Genetic and Metabolic Disorders — MCQs

Genetic and Metabolic Disorders US Medical PG Practice Questions and MCQs

Question 81: All of the following are true about Down syndrome except for one.

A. Incidence of Robertsonian translocation is 1:1000 (Correct Answer)
B. Most common cause is trisomy 21
C. Mosaicism 21 has no association with maternal age
D. Extra chromosome is of maternal origin
E. Incidence increases with advanced maternal age

Explanation: **Incidence of Robertsonian translocation is 1:1000** - This statement is **not accurate** for Down syndrome. Robertsonian translocation accounts for only about **3-4% of Down syndrome cases**, not a general population incidence of 1:1000. - The vast majority of Down syndrome cases (~95%) are due to trisomy 21 from nondisjunction, not translocation. - This is the **correct answer** as it is the FALSE statement. *Extra chromosome is of maternal origin* - In approximately **90-95% of Down syndrome cases**, the extra copy of chromosome 21 originates from the mother due to **nondisjunction** during meiosis. - This maternal origin is strongly correlated with **advanced maternal age**. *Most common cause is trisomy 21* - **Trisomy 21** (due to meiotic nondisjunction) accounts for about **95% of all Down syndrome cases**, making it the most common genetic mechanism. - This results in three separate copies of chromosome 21 in all body cells. *Mosaicism 21 has no association with maternal age* - **Mosaic Down syndrome** occurs when nondisjunction happens *after fertilization* in early embryonic development, leading to a mixture of cells with normal and trisomic cells. - Because it is a **post-zygotic event**, its incidence is independent of **maternal age**, unlike full trisomy 21. *Incidence increases with advanced maternal age* - **TRUE statement** - The risk of Down syndrome (particularly trisomy 21) increases significantly with **maternal age**. - Risk is approximately 1:1500 at age 20, 1:1000 at age 30, 1:400 at age 35, and 1:100 at age 40. - This is due to increased risk of meiotic nondisjunction in older oocytes.

Question 82: Which of the following is not a typical symptom of Duchenne Muscular Dystrophy (DMD)?

A. Muscle pseudo hypertrophy
B. Muscle weakness
C. Tenderness in muscles (Correct Answer)

● **To do**: In the MCQ page, rewrite the paragraph starting "Explanation:" as a short list that keeps its main facts. You won't need the items for this.

● **Material supplied**:
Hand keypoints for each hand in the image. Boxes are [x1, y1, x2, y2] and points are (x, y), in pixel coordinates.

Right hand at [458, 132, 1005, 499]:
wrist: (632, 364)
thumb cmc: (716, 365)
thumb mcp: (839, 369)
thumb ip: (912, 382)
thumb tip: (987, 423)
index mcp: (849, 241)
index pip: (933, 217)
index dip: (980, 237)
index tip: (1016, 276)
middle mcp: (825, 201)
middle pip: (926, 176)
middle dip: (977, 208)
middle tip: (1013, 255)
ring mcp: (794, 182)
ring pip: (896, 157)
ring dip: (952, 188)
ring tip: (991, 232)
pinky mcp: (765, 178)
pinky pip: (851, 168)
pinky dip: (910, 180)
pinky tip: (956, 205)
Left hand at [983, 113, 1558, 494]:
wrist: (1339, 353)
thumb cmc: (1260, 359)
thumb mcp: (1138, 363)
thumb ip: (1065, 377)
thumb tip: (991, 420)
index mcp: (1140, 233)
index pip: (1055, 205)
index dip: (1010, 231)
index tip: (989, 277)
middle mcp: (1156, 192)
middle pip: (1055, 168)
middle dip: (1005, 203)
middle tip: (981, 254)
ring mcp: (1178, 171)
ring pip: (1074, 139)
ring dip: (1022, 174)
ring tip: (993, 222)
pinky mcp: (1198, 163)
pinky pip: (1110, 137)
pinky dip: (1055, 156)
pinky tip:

● **Finished exercise**:
- Incidence of Robertsonian translocation is 1:1000: false, and so the correct answer. Robertsonian translocation causes only about 3-4% of Down syndrome cases. About 95% come from trisomy 21 through nondisjunction.
- Extra chromosome is of maternal origin: true. In about 90-95% of cases the extra chromosome 21 comes from the mother through nondisjunction in meiosis. This is strongly tied to advanced maternal age.
- Most common cause is trisomy 21: true. Trisomy 21 from meiotic nondisjunction accounts for about 95% of cases and gives three copies of chromosome 21 in all body cells.
- Mosaicism 21 has no association with maternal age: true. Nondisjunction happens after fertilization, producing a mix of normal and trisomic cells. As a post-zygotic event, it is independent of maternal age.
- Incidence increases with advanced maternal age: true. Risk is about 1:1500 at age 20, 1:1000 at 30, 1:400 at 35 and 1:100 at 40, because older oocytes have a higher risk of meiotic nondisjunction.